Passage for review Block Start
Processing RDF with SPARQL
Summary
This chapter introduces the sparql-maven-plugin
.
Purpose
- The plugin enables within a
pom.xml
file the generate, transformation, enrichment, and repair of any type of RDF data. - What makes the combination of SPARQL and Maven especially powerful is the interplay of maven properties with SPARQL:
- Maven metadata can be used to interpolate SPARQL query strings.
- Conversely, SPARQL function extensions make it possible to query the
pom.xml
model using XPath.
Use Cases
- The
maven-sparql-plugin
is a powerful tool that can be used for many use cases. A typical use case is to generate metadate in the following models:- Vocabulary of Interlinked Datasets (VoID): Captures statistical information about an RDF dataset, such as the frequences of classes and properties.
Passage for review Block End
Listed records Block Start
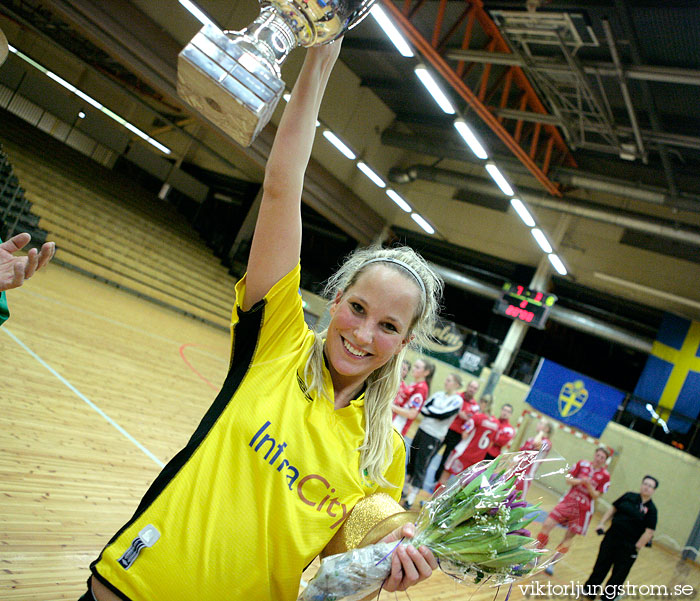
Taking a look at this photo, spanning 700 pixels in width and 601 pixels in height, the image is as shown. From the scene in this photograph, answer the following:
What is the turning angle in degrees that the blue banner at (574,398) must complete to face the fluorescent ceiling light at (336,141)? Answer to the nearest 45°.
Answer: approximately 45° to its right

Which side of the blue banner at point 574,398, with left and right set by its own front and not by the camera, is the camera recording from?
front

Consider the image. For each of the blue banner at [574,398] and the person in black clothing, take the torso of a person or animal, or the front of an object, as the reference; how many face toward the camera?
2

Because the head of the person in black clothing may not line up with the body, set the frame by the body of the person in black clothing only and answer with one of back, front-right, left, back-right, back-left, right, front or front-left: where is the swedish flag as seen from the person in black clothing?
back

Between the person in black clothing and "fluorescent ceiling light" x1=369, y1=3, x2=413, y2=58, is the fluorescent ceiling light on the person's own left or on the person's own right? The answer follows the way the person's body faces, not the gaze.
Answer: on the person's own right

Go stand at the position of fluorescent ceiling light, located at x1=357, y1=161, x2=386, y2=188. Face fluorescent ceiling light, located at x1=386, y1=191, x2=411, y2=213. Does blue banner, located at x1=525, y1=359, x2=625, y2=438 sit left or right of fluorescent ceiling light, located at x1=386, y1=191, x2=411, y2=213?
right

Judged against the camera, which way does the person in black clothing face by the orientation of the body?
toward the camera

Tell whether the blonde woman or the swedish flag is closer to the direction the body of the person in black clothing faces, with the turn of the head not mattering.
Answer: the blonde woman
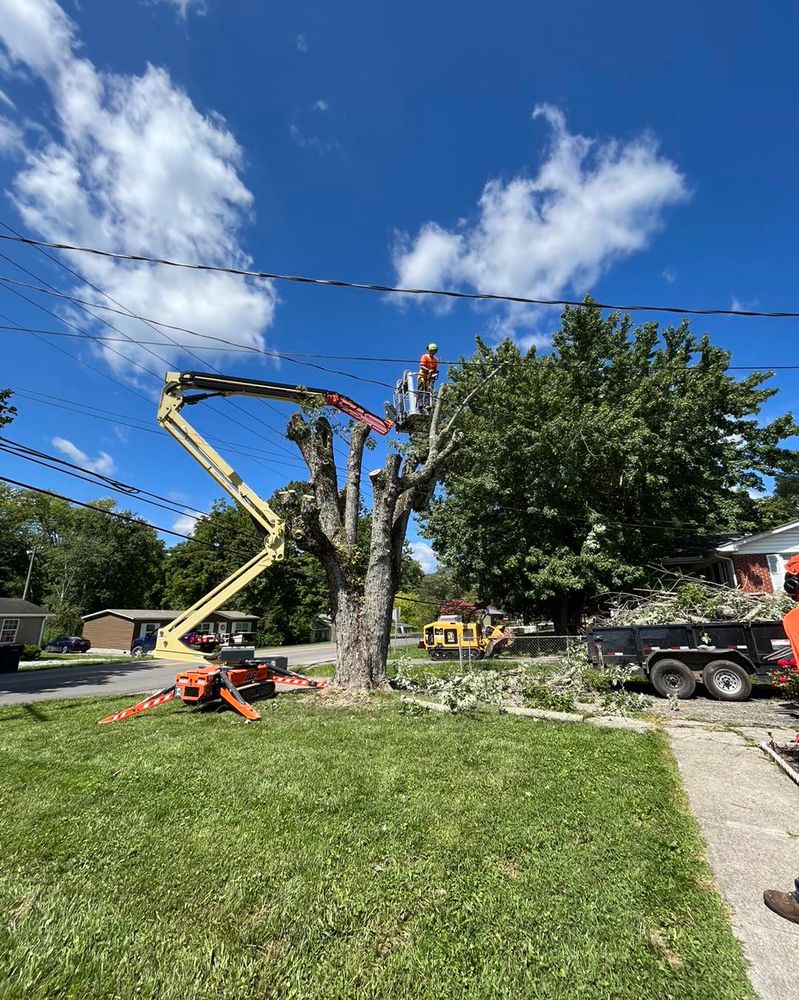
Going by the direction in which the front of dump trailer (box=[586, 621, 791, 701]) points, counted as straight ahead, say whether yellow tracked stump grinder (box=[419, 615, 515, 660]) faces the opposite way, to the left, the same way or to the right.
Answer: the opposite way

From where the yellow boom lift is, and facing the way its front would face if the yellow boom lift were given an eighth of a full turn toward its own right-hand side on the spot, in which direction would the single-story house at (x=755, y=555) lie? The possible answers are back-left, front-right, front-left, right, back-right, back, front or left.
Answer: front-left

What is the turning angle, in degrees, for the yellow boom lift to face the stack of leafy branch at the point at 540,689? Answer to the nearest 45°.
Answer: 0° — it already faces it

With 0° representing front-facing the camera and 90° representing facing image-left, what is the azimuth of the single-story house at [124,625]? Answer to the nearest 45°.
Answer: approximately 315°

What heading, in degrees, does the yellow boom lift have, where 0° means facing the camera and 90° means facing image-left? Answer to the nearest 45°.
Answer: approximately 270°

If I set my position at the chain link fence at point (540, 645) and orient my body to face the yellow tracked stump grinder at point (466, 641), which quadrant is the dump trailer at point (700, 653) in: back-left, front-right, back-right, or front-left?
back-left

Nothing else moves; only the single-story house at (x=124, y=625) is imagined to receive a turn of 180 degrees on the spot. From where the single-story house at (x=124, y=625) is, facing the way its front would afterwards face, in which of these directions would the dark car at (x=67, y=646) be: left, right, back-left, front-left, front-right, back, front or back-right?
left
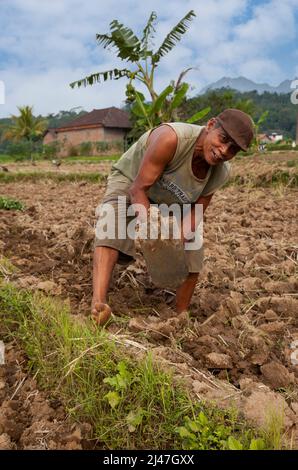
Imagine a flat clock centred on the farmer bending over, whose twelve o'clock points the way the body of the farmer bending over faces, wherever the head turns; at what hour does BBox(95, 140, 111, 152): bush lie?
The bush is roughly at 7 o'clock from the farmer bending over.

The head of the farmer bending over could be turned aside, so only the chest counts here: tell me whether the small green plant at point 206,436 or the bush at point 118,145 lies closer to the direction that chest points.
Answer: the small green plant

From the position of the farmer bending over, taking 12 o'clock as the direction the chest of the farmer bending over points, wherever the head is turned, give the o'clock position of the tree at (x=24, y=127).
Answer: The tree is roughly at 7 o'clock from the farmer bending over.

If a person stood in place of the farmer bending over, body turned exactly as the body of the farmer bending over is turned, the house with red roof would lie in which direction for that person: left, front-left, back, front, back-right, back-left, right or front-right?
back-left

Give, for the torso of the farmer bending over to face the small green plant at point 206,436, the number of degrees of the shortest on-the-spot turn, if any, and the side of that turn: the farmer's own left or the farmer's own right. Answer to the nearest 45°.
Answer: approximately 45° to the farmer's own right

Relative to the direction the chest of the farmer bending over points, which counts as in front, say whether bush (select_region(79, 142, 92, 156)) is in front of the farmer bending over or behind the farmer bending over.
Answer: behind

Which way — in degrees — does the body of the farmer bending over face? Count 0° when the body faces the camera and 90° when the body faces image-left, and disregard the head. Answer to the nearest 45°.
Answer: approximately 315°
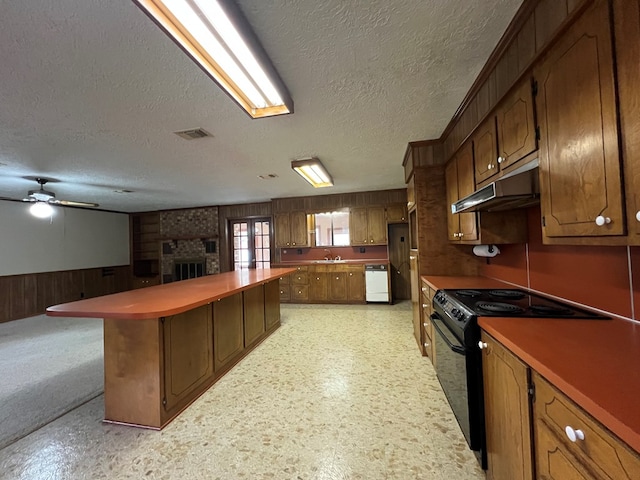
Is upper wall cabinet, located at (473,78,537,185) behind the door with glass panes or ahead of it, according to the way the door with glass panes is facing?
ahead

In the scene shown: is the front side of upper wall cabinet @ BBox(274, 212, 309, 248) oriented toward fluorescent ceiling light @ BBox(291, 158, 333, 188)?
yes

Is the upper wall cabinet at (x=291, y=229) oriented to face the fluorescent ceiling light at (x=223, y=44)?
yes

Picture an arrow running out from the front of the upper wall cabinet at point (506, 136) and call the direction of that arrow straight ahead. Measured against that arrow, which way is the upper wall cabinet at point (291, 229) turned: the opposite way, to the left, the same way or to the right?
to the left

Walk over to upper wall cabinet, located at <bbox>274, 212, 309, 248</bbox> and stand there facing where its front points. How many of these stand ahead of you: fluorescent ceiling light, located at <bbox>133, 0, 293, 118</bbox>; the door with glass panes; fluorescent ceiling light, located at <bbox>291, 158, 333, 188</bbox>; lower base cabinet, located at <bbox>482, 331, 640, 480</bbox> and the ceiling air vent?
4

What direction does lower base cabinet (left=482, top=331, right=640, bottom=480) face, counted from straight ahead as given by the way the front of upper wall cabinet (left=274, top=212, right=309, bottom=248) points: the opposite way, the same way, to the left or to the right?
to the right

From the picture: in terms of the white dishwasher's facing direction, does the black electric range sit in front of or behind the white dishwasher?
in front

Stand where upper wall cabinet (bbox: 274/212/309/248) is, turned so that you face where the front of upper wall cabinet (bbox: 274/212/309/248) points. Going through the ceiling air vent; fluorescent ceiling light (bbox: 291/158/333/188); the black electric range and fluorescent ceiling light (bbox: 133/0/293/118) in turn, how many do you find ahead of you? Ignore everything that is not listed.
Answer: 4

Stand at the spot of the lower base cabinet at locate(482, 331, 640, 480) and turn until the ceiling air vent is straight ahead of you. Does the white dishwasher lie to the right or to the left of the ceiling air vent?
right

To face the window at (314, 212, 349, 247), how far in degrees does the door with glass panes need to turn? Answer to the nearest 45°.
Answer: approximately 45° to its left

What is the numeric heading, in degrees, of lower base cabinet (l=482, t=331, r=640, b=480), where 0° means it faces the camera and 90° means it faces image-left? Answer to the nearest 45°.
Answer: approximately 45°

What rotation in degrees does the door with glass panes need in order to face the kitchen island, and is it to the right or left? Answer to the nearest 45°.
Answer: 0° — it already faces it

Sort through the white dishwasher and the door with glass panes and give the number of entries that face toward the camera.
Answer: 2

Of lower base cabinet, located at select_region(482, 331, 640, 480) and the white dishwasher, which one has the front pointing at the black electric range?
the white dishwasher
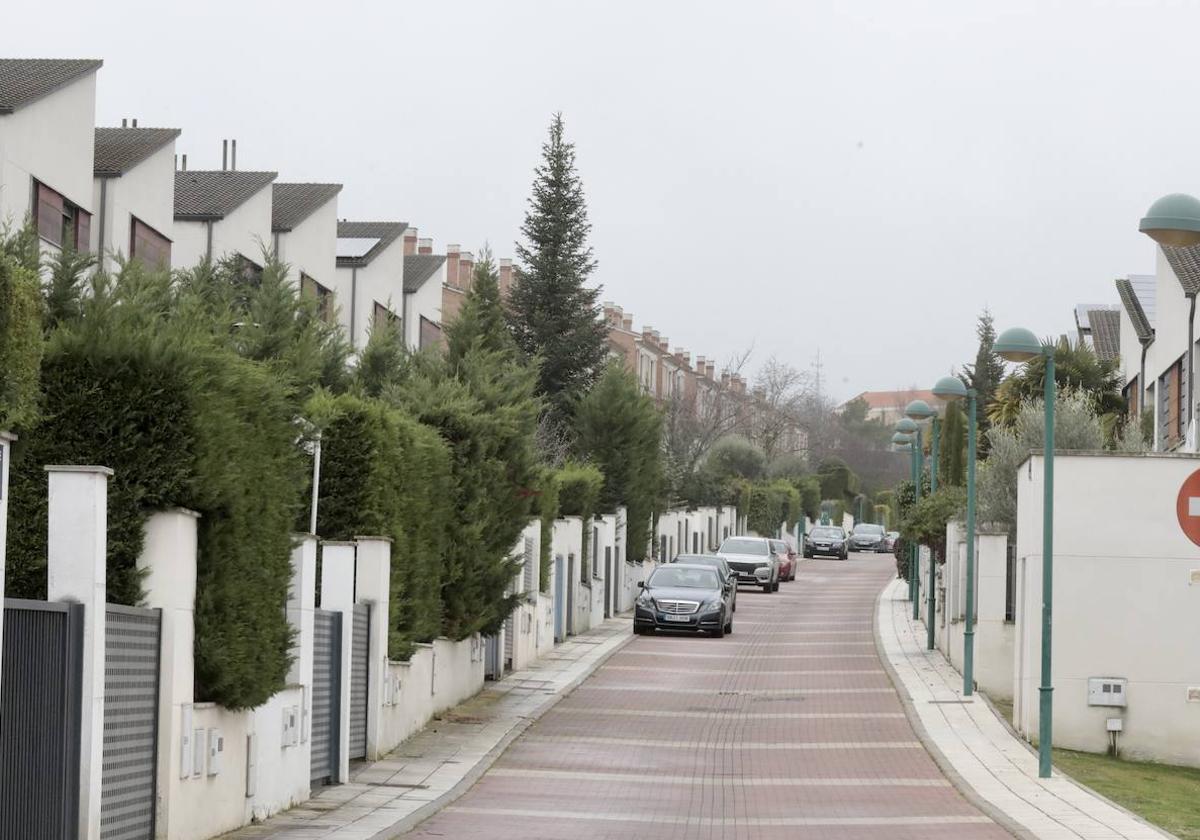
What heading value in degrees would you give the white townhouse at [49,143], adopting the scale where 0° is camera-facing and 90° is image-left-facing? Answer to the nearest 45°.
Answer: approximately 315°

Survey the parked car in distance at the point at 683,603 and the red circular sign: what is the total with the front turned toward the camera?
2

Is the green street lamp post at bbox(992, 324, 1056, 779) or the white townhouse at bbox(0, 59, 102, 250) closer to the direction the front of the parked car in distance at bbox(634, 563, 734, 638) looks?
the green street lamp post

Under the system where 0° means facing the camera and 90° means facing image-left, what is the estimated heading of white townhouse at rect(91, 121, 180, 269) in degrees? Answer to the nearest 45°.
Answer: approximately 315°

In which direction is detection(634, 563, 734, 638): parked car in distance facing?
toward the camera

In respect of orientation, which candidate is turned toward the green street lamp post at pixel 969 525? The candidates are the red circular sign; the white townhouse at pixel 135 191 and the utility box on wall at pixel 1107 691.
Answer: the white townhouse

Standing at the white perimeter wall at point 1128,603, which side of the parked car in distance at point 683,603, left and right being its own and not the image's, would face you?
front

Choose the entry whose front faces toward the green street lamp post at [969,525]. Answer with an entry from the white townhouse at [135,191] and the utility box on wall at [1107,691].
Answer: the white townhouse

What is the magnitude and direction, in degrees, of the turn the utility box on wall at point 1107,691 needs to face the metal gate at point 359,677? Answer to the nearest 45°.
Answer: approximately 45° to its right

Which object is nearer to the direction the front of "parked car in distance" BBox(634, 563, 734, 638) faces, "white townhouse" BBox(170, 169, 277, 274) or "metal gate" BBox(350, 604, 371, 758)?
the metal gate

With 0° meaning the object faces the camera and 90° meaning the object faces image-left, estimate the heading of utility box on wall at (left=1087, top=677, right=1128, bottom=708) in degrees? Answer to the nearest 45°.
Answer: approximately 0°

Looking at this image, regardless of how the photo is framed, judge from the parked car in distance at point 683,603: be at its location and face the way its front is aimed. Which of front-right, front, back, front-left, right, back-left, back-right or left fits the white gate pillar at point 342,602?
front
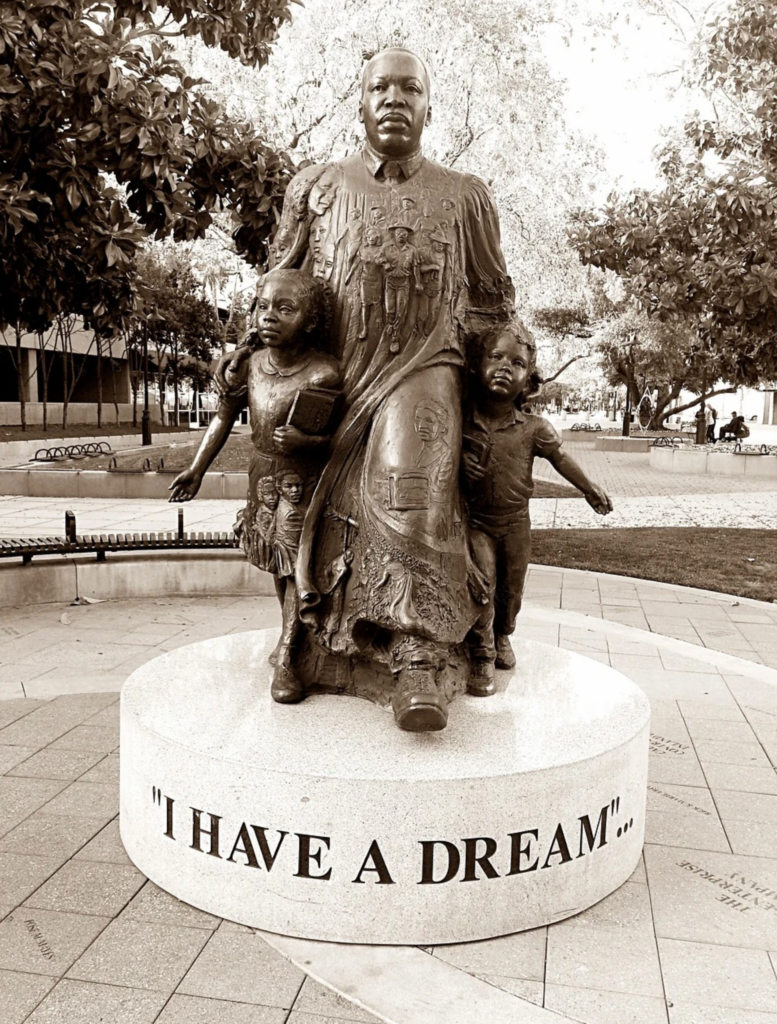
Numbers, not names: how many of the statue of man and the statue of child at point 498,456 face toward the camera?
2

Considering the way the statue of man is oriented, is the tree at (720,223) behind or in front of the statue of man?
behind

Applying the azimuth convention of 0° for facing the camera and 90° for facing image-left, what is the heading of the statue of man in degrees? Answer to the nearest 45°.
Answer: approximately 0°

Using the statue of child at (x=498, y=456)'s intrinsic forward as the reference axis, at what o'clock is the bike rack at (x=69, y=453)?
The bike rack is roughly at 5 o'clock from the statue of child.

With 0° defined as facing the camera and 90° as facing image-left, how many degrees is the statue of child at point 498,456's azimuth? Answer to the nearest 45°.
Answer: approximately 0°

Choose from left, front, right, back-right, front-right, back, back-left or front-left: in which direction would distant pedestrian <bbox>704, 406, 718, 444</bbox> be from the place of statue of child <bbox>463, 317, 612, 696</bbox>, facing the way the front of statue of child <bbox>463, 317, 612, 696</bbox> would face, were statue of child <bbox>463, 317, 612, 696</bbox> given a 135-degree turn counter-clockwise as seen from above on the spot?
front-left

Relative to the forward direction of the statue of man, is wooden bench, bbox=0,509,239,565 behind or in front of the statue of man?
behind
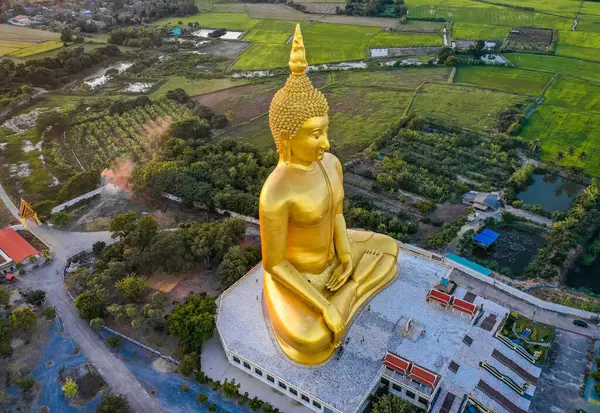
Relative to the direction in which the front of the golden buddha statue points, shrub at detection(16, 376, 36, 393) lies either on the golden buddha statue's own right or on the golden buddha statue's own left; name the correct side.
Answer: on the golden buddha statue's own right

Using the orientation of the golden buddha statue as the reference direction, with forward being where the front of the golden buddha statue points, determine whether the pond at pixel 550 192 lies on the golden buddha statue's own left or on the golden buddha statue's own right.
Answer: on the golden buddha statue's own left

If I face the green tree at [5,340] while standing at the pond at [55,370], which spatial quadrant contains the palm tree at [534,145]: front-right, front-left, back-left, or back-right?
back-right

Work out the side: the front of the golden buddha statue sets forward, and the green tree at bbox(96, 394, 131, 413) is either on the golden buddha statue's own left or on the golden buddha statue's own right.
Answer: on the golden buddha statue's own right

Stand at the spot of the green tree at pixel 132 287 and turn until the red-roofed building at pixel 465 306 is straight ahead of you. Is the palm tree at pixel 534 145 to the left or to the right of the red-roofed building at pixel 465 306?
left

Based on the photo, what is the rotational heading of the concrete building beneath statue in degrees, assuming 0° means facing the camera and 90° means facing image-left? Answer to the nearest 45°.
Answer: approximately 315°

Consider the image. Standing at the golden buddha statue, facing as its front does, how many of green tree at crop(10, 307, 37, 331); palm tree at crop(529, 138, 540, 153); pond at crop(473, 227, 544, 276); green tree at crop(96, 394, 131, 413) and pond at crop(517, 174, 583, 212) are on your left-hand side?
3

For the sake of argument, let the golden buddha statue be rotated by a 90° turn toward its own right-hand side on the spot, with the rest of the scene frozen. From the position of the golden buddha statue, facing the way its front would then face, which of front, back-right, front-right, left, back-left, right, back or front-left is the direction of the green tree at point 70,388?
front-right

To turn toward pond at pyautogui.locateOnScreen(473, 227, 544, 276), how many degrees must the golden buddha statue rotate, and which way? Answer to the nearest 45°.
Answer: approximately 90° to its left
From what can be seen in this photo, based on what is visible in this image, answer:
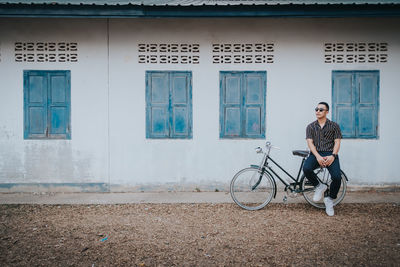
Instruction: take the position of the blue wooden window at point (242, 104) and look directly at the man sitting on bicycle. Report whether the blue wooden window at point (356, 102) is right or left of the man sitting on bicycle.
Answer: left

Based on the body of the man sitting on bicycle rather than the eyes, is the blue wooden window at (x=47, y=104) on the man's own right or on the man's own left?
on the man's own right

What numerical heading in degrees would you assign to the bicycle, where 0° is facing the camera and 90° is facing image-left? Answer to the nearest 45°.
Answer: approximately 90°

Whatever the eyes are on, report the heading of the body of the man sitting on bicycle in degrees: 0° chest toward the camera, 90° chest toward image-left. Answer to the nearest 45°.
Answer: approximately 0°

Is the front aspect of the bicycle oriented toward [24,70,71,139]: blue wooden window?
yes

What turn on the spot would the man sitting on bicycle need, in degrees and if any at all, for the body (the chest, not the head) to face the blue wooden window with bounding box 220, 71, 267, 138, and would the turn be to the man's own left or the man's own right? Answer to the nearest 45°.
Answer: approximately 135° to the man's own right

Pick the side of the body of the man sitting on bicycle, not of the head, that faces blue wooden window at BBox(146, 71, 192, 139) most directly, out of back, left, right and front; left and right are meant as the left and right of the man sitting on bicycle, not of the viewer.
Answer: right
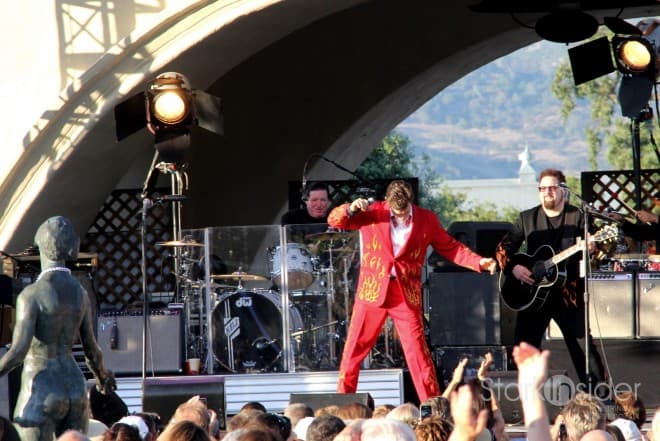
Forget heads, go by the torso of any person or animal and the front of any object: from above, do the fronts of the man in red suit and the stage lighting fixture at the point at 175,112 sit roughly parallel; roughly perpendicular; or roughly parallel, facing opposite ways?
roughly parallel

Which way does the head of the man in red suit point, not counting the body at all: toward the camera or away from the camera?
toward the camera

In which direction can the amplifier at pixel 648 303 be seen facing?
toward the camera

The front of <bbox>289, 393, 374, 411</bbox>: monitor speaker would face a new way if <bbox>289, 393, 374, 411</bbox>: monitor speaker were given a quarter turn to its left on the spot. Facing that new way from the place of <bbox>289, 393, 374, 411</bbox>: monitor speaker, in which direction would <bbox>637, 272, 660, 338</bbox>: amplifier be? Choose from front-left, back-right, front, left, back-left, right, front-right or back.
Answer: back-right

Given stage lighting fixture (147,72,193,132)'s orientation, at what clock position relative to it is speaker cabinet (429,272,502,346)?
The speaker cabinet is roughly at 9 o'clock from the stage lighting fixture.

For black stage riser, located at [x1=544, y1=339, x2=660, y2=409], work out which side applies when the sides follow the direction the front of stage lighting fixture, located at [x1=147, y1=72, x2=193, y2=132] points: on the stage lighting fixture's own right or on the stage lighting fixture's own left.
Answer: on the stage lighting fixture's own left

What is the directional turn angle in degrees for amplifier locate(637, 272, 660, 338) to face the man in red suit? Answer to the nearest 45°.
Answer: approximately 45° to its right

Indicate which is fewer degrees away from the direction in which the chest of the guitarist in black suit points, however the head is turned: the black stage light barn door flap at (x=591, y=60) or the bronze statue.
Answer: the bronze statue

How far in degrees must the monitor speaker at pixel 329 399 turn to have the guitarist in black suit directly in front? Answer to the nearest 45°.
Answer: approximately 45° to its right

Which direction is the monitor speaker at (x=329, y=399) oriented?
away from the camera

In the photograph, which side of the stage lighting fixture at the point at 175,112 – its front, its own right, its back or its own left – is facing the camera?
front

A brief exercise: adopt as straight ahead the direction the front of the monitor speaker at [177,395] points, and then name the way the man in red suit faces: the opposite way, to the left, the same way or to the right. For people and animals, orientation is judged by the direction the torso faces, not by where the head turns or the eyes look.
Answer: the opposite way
Listed records Block End
**Study questions**
**a)** Reproduce the stretch from "- Conversely, SPARQL" through "classes and properties." in the page on processing RDF with SPARQL.
**b)** Carry on the page on processing RDF with SPARQL, picking up right after its final sentence.

**Exercise responses**
**a)**
- Conversely, SPARQL function extensions make it possible to query the
pom.xml
model using XPath.
Use Cases
- The
maven-sparql-plugin
is a powerful tool that can be used for many use cases. A typical use case is to generate metadate in the following models:- Vocabulary of Interlinked Datasets (VoID): Captures statistical information about an RDF dataset, such as the frequences of classes and properties.

**b)**
- Provenance Ontology (PROV-O): Can be used to capture the plan that was used to produced a dataset - with the maven4data paradigm this plan is the
pom.xml
file - which can be referenced by its maven coordinate! - Data Catalog (DCAT) Vocabulary: Captures versions, publishers and distributions (= means of access) of a dataset.
Limitations
- Currently the SPARQL functions do not support generating the effective
pom.xml
. This is future work and a contribution would be welcome.
Basic Approach
TODO Adapt and test example.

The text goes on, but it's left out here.